- Directive:
Copy out every line of the records below, substituting "vernacular name" for each occurrence of "common name" and leaving everything else unchanged.

## Begin Record excerpts

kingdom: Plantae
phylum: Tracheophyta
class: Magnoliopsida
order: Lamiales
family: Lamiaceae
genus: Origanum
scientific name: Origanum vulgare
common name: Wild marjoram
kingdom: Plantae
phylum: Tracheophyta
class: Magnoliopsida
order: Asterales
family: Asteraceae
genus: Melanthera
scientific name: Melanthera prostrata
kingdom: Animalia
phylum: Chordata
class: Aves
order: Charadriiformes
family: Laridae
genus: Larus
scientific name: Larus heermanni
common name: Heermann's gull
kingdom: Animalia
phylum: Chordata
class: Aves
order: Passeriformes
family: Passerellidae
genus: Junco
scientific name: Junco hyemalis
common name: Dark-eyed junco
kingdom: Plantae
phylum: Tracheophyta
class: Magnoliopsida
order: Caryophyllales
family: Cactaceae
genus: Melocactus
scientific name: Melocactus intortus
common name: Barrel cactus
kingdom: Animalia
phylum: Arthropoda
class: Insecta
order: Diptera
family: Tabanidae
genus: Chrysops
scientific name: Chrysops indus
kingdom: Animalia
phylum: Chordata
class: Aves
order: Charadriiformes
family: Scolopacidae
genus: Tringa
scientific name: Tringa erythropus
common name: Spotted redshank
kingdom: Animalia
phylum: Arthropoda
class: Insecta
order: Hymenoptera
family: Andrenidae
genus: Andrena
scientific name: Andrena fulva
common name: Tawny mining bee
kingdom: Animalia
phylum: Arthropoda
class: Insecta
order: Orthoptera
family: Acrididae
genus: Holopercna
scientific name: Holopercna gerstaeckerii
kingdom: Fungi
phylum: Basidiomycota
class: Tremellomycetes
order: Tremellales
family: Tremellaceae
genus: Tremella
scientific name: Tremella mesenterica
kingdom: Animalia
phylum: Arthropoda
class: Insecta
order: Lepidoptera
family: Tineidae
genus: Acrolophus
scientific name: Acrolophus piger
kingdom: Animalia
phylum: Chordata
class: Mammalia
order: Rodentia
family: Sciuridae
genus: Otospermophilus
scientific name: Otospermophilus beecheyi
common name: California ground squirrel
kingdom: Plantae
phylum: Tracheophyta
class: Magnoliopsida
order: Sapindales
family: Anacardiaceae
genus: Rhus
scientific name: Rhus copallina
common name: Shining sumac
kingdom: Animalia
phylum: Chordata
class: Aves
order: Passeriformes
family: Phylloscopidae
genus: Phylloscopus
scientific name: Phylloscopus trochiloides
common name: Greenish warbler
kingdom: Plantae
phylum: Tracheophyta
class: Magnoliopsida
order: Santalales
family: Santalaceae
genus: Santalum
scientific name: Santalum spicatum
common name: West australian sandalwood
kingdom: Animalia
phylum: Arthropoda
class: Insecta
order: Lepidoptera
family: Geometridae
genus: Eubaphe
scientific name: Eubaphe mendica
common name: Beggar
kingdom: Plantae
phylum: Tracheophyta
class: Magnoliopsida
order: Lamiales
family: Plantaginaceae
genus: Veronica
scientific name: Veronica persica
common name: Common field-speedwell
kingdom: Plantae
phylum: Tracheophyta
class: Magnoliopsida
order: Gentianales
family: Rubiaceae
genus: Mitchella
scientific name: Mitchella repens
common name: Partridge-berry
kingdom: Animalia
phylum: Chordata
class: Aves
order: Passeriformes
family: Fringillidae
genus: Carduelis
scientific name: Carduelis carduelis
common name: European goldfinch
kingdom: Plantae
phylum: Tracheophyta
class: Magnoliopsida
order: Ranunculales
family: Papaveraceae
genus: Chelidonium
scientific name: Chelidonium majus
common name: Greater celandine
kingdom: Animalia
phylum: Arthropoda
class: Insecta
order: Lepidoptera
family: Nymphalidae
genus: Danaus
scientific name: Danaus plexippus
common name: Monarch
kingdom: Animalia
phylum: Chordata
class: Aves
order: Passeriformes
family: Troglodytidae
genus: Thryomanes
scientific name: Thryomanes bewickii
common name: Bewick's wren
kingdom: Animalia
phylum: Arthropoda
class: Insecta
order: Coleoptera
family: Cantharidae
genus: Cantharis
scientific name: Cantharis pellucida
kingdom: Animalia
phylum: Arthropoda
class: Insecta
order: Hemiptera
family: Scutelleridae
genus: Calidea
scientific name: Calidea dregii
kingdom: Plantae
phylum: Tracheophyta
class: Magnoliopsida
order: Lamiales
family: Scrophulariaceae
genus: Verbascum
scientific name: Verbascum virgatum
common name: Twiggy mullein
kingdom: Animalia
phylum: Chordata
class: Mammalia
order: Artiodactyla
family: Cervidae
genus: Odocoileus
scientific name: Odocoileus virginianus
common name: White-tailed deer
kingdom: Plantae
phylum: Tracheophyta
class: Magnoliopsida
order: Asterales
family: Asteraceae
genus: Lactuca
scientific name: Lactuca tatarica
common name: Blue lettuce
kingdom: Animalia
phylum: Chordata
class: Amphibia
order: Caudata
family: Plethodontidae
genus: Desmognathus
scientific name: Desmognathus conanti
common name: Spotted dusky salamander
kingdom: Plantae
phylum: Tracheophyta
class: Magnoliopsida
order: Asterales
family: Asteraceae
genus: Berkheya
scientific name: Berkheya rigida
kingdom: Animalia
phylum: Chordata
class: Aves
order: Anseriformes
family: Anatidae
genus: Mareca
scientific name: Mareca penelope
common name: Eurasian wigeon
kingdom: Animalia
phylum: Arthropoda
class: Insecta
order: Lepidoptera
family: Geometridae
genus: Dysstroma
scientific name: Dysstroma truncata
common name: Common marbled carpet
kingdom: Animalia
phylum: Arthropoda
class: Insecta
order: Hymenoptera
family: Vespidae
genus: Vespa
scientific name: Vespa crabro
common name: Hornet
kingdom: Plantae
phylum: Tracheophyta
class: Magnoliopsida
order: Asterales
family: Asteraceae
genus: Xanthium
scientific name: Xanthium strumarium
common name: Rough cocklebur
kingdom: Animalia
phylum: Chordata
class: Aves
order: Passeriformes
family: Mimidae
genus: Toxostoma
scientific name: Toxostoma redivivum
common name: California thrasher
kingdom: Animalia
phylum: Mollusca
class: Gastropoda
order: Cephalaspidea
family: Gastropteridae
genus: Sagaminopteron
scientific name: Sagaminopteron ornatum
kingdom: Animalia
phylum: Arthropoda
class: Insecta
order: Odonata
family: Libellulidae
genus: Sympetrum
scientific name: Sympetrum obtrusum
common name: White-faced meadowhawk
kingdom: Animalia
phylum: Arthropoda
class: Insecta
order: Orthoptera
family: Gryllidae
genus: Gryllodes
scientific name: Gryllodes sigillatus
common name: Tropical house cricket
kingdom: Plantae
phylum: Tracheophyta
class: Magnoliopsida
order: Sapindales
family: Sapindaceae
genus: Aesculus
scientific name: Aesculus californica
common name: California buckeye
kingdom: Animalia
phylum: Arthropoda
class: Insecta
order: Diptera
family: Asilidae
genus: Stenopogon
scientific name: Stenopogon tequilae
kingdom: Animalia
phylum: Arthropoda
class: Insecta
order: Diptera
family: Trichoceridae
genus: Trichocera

## End Record excerpts

- Task output:
kingdom: Plantae
phylum: Tracheophyta
class: Magnoliopsida
order: Lamiales
family: Lamiaceae
genus: Origanum
scientific name: Origanum vulgare
vernacular name: Wild marjoram
kingdom: Plantae
phylum: Tracheophyta
class: Magnoliopsida
order: Asterales
family: Asteraceae
genus: Melanthera
scientific name: Melanthera prostrata
kingdom: Animalia
phylum: Chordata
class: Aves
order: Charadriiformes
family: Laridae
genus: Larus
scientific name: Larus heermanni
vernacular name: Heermann's gull
kingdom: Animalia
phylum: Chordata
class: Aves
order: Passeriformes
family: Passerellidae
genus: Junco
scientific name: Junco hyemalis
vernacular name: Dark-eyed junco
kingdom: Plantae
phylum: Tracheophyta
class: Magnoliopsida
order: Caryophyllales
family: Cactaceae
genus: Melocactus
scientific name: Melocactus intortus
vernacular name: Barrel cactus
kingdom: Animalia
phylum: Arthropoda
class: Insecta
order: Diptera
family: Tabanidae
genus: Chrysops
scientific name: Chrysops indus
kingdom: Animalia
phylum: Chordata
class: Aves
order: Charadriiformes
family: Scolopacidae
genus: Tringa
scientific name: Tringa erythropus
vernacular name: Spotted redshank
kingdom: Animalia
phylum: Arthropoda
class: Insecta
order: Hymenoptera
family: Andrenidae
genus: Andrena
scientific name: Andrena fulva
vernacular name: Tawny mining bee
kingdom: Animalia
phylum: Arthropoda
class: Insecta
order: Orthoptera
family: Acrididae
genus: Holopercna
scientific name: Holopercna gerstaeckerii
kingdom: Fungi
phylum: Basidiomycota
class: Tremellomycetes
order: Tremellales
family: Tremellaceae
genus: Tremella
scientific name: Tremella mesenterica
kingdom: Animalia
phylum: Arthropoda
class: Insecta
order: Lepidoptera
family: Tineidae
genus: Acrolophus
scientific name: Acrolophus piger
kingdom: Animalia
phylum: Chordata
class: Mammalia
order: Rodentia
family: Sciuridae
genus: Otospermophilus
scientific name: Otospermophilus beecheyi
vernacular name: California ground squirrel
kingdom: Plantae
phylum: Tracheophyta
class: Magnoliopsida
order: Sapindales
family: Anacardiaceae
genus: Rhus
scientific name: Rhus copallina
vernacular name: Shining sumac
kingdom: Animalia
phylum: Chordata
class: Aves
order: Passeriformes
family: Phylloscopidae
genus: Phylloscopus
scientific name: Phylloscopus trochiloides
vernacular name: Greenish warbler
kingdom: Plantae
phylum: Tracheophyta
class: Magnoliopsida
order: Santalales
family: Santalaceae
genus: Santalum
scientific name: Santalum spicatum
vernacular name: West australian sandalwood
kingdom: Animalia
phylum: Arthropoda
class: Insecta
order: Lepidoptera
family: Geometridae
genus: Eubaphe
scientific name: Eubaphe mendica
vernacular name: Beggar
kingdom: Plantae
phylum: Tracheophyta
class: Magnoliopsida
order: Lamiales
family: Plantaginaceae
genus: Veronica
scientific name: Veronica persica
vernacular name: Common field-speedwell
kingdom: Plantae
phylum: Tracheophyta
class: Magnoliopsida
order: Gentianales
family: Rubiaceae
genus: Mitchella
scientific name: Mitchella repens
vernacular name: Partridge-berry
kingdom: Animalia
phylum: Chordata
class: Aves
order: Passeriformes
family: Fringillidae
genus: Carduelis
scientific name: Carduelis carduelis
vernacular name: European goldfinch
kingdom: Plantae
phylum: Tracheophyta
class: Magnoliopsida
order: Ranunculales
family: Papaveraceae
genus: Chelidonium
scientific name: Chelidonium majus
vernacular name: Greater celandine
kingdom: Animalia
phylum: Arthropoda
class: Insecta
order: Lepidoptera
family: Nymphalidae
genus: Danaus
scientific name: Danaus plexippus
vernacular name: Monarch
kingdom: Animalia
phylum: Chordata
class: Aves
order: Passeriformes
family: Troglodytidae
genus: Thryomanes
scientific name: Thryomanes bewickii
vernacular name: Bewick's wren
kingdom: Animalia
phylum: Arthropoda
class: Insecta
order: Coleoptera
family: Cantharidae
genus: Cantharis
scientific name: Cantharis pellucida
kingdom: Animalia
phylum: Arthropoda
class: Insecta
order: Hemiptera
family: Scutelleridae
genus: Calidea
scientific name: Calidea dregii
kingdom: Plantae
phylum: Tracheophyta
class: Magnoliopsida
order: Lamiales
family: Scrophulariaceae
genus: Verbascum
scientific name: Verbascum virgatum
vernacular name: Twiggy mullein
kingdom: Animalia
phylum: Chordata
class: Mammalia
order: Artiodactyla
family: Cervidae
genus: Odocoileus
scientific name: Odocoileus virginianus
vernacular name: White-tailed deer
kingdom: Plantae
phylum: Tracheophyta
class: Magnoliopsida
order: Asterales
family: Asteraceae
genus: Lactuca
scientific name: Lactuca tatarica
vernacular name: Blue lettuce
kingdom: Animalia
phylum: Chordata
class: Amphibia
order: Caudata
family: Plethodontidae
genus: Desmognathus
scientific name: Desmognathus conanti
vernacular name: Spotted dusky salamander
kingdom: Plantae
phylum: Tracheophyta
class: Magnoliopsida
order: Asterales
family: Asteraceae
genus: Berkheya
scientific name: Berkheya rigida
kingdom: Animalia
phylum: Chordata
class: Aves
order: Anseriformes
family: Anatidae
genus: Mareca
scientific name: Mareca penelope
vernacular name: Eurasian wigeon
kingdom: Animalia
phylum: Arthropoda
class: Insecta
order: Lepidoptera
family: Geometridae
genus: Dysstroma
scientific name: Dysstroma truncata
vernacular name: Common marbled carpet
kingdom: Animalia
phylum: Arthropoda
class: Insecta
order: Hymenoptera
family: Vespidae
genus: Vespa
scientific name: Vespa crabro
vernacular name: Hornet
kingdom: Plantae
phylum: Tracheophyta
class: Magnoliopsida
order: Asterales
family: Asteraceae
genus: Xanthium
scientific name: Xanthium strumarium
vernacular name: Rough cocklebur
kingdom: Animalia
phylum: Chordata
class: Aves
order: Passeriformes
family: Mimidae
genus: Toxostoma
scientific name: Toxostoma redivivum
vernacular name: California thrasher
kingdom: Animalia
phylum: Mollusca
class: Gastropoda
order: Cephalaspidea
family: Gastropteridae
genus: Sagaminopteron
scientific name: Sagaminopteron ornatum
kingdom: Animalia
phylum: Arthropoda
class: Insecta
order: Odonata
family: Libellulidae
genus: Sympetrum
scientific name: Sympetrum obtrusum
vernacular name: White-faced meadowhawk
kingdom: Animalia
phylum: Arthropoda
class: Insecta
order: Orthoptera
family: Gryllidae
genus: Gryllodes
scientific name: Gryllodes sigillatus
vernacular name: Tropical house cricket
kingdom: Plantae
phylum: Tracheophyta
class: Magnoliopsida
order: Sapindales
family: Sapindaceae
genus: Aesculus
scientific name: Aesculus californica
vernacular name: California buckeye
kingdom: Animalia
phylum: Arthropoda
class: Insecta
order: Diptera
family: Asilidae
genus: Stenopogon
scientific name: Stenopogon tequilae
kingdom: Animalia
phylum: Arthropoda
class: Insecta
order: Diptera
family: Trichoceridae
genus: Trichocera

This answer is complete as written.